Northeastern hill ranges
stretch over six Indian states Assam, Nagaland, Manipur,
Mizoram, Tripura and Meghalaya, extending over Bangladesh and
northern Myanmar, touching the southern slopes of the Brahmaputra
valley and the northern, eastern and southern slopes of the
Barak valley. The Meghalaya plateau covers the entire state
of Meghalaya and the Karbi hills of Assam.
The climate and rainfall of the area varies considerably
across the region. Encircled by hills and plateaus, rainfall
varies even more than temperatures. The average annual rainfall
reaches a peak of 13,390 mm in the Cherrapunji-Mawsynram region.
But areas that fall in the rainshadow region of the Meghalaya
plateau need irrigation. While the northern slopes of the
Brahmaputra valley receive an annual average rainfall of 2,500
mm, the area south of the valley and the northern part of
Meghalaya receive an annual rainfall of about 2,000 mm.

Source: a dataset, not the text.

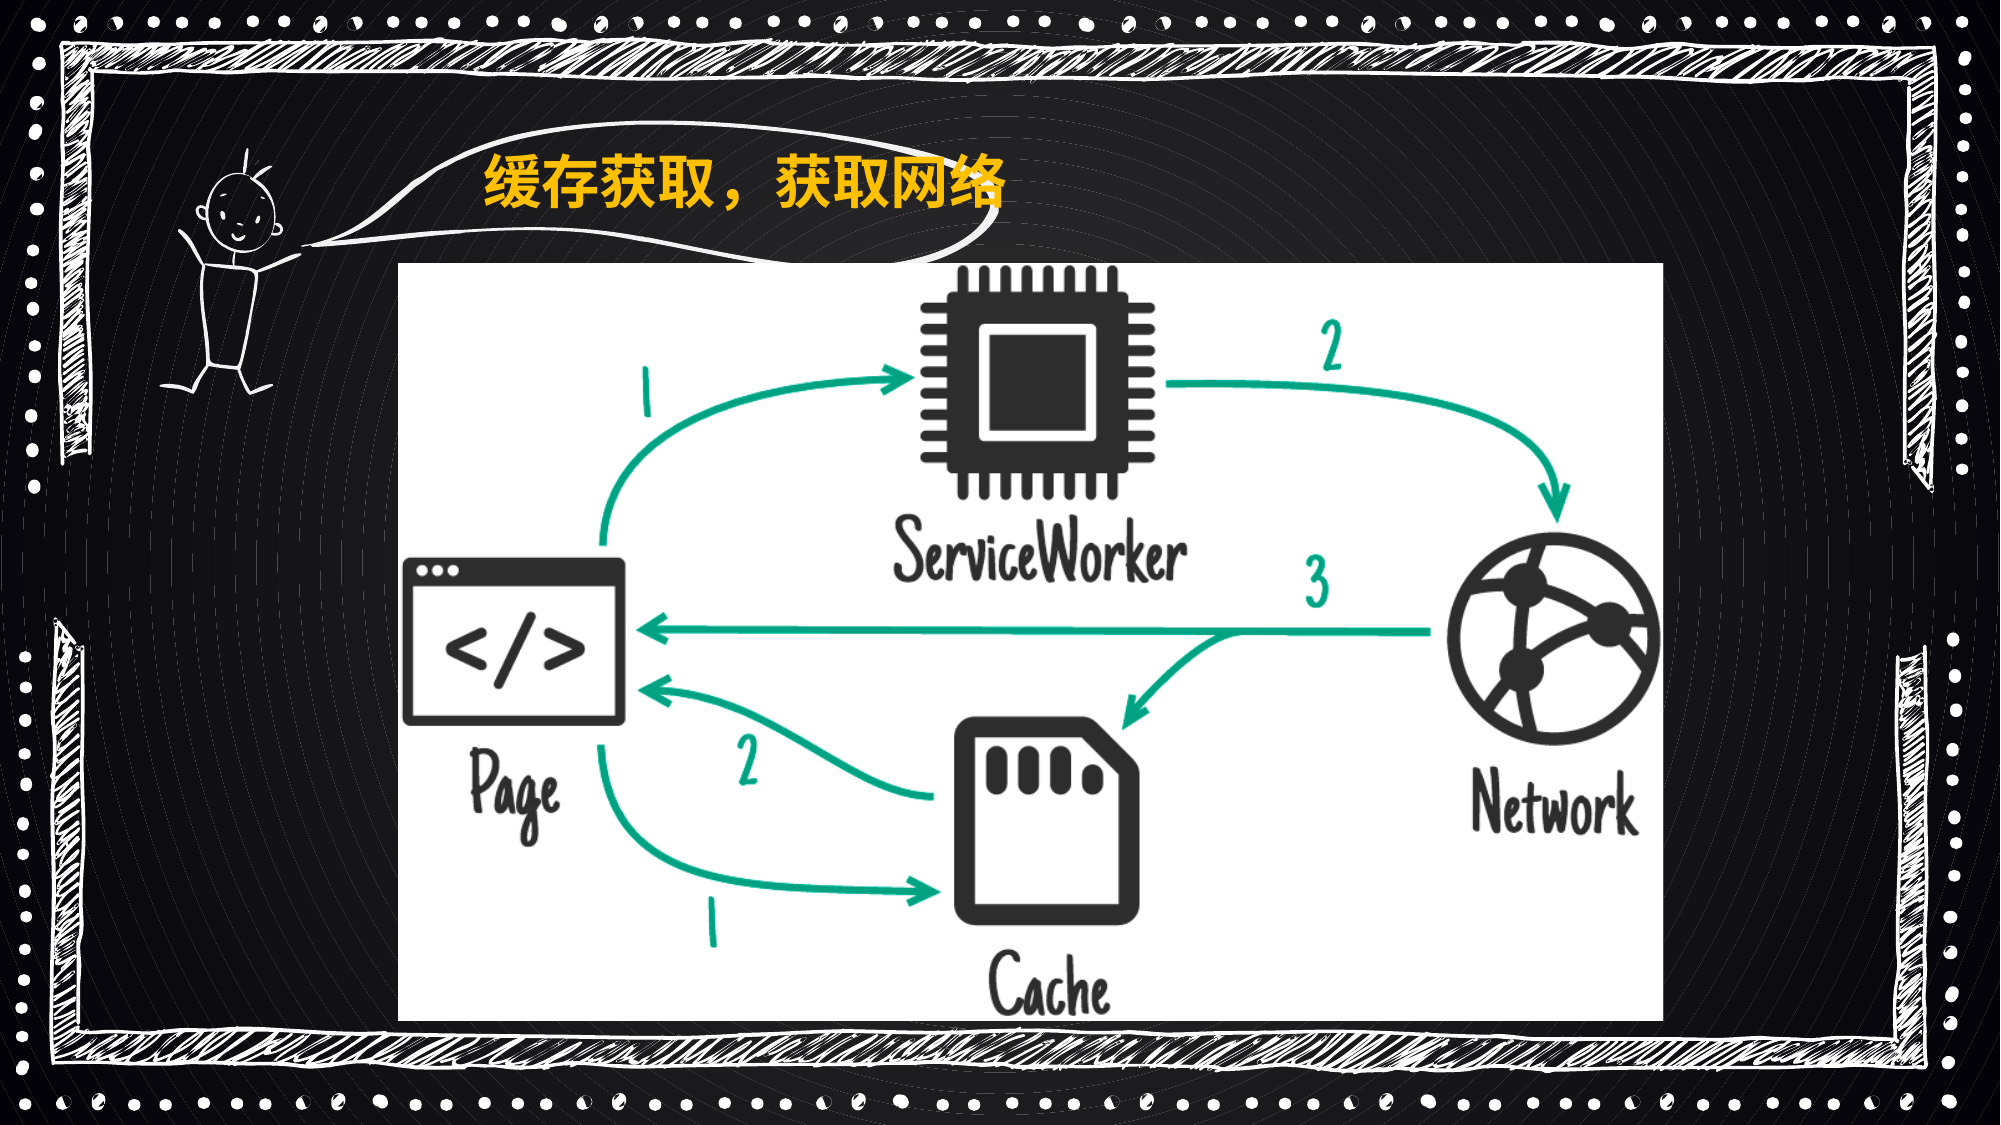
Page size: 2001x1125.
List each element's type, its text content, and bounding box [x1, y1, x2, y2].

list 缓存获取，获取网络 [468, 146, 1032, 263]
picture [398, 263, 1666, 1021]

Distribution of the population in the Northeast is also very
uneven. Within the plains there are pockets of very high population
density, such as the Manipur plains (400 persons/sq km) and
the Nowgong plains (302 persons/sq km). The vast hill tracts,
however, have a low population density.
The water resources potential of the region is the largest
in the entire country. Given its heavy rainfall, it also has
abundant groundwater resources. But only a small part of the
region has been studied to estimate the groundwater potential.

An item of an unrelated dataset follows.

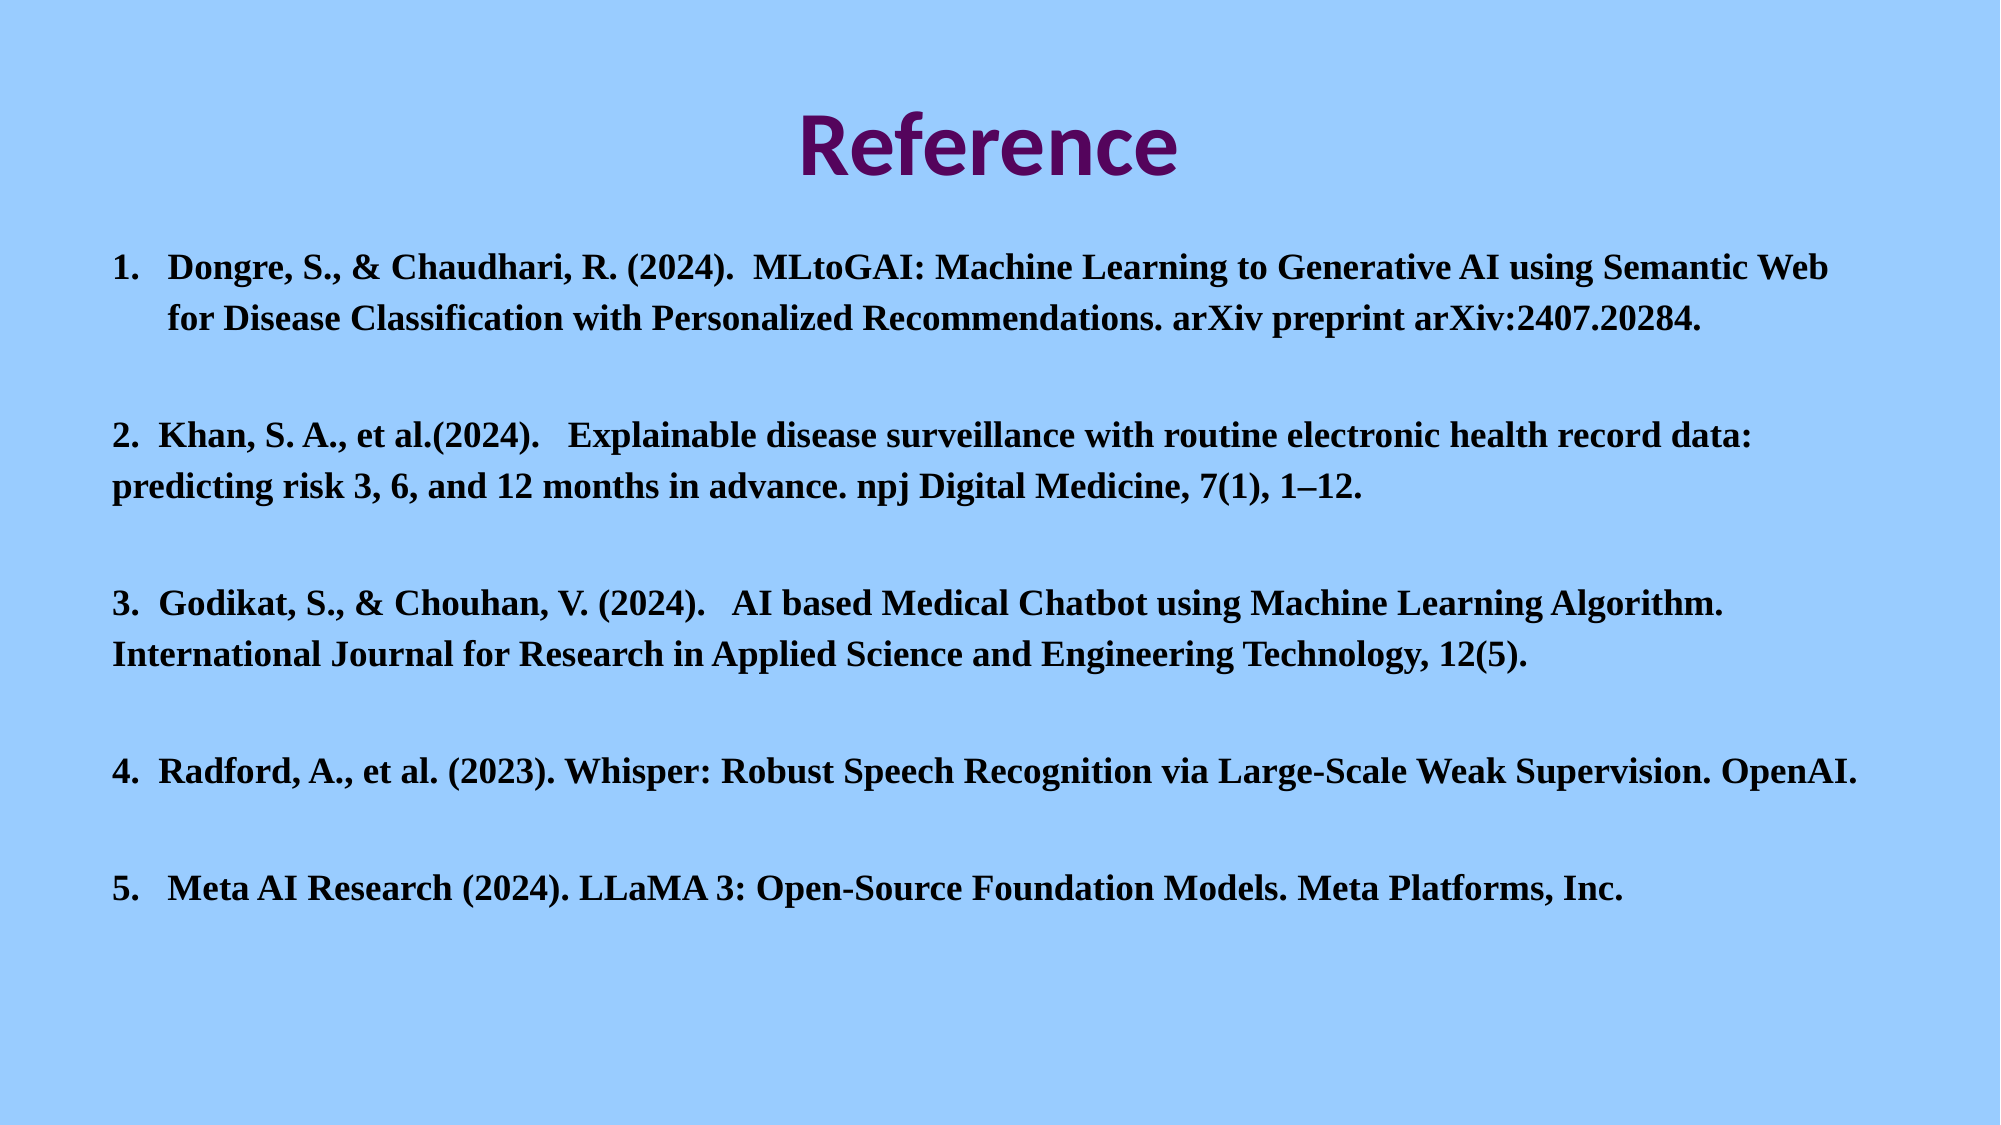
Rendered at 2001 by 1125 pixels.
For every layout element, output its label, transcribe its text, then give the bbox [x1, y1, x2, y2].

title Reference [99, 45, 1900, 233]
list Dongre, S., & Chaudhari, R. (2024). MLtoGAI: Machine Learning to Generative AI using Semantic Web for Disease Classification with Personalized Recommendations. arXiv preprint arXiv:2407.20284. 2. Khan, S. A., et al.(2024). Explainable disease surveillance with routine electronic health record data: predicting risk 3, 6, and 12 months in advance. npj Digital Medicine, 7(1), 1–12. 3. Godikat, S., & Chouhan, V. (2024). AI based Medical Chatbot using Machine Learning Algorithm. International Journal for Research in Applied Science and Engineering Technology, 12(5). 4. Radford, A., et al. (2023). Whisper: Robust Speech Recognition via Large-Scale Weak Supervision. OpenAI. 5. Meta AI Research (2024). LLaMA 3: Open-Source Foundation Models. Meta Platforms, Inc. [97, 228, 1897, 971]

The maximum scope for development of groundwater exists in
Assam, Tripura and Arunachal Pradesh. The available surface
water resources have hardly been tapped because of the rugged
nature of the terrain. Hence, cultivation in the region is
largely rainfed and jhum cultivation (shifting cultivation)
has been widely adopted.2
Nonetheless, there are documented instances of some indigenous
rainwater harvesting systems used for cultivation, of which
some are ingenious. Settled agriculture is practised in the
form of irrigated terrace cultivation in parts of Nagaland
and a few villages of Meghalaya. Channels are dug to irrigate
these fields. The other chief indigenous source of irrigation
is the bamboo irrigation system found in parts of Meghalaya,
and in some villages in the Mokokchung district of Nagaland.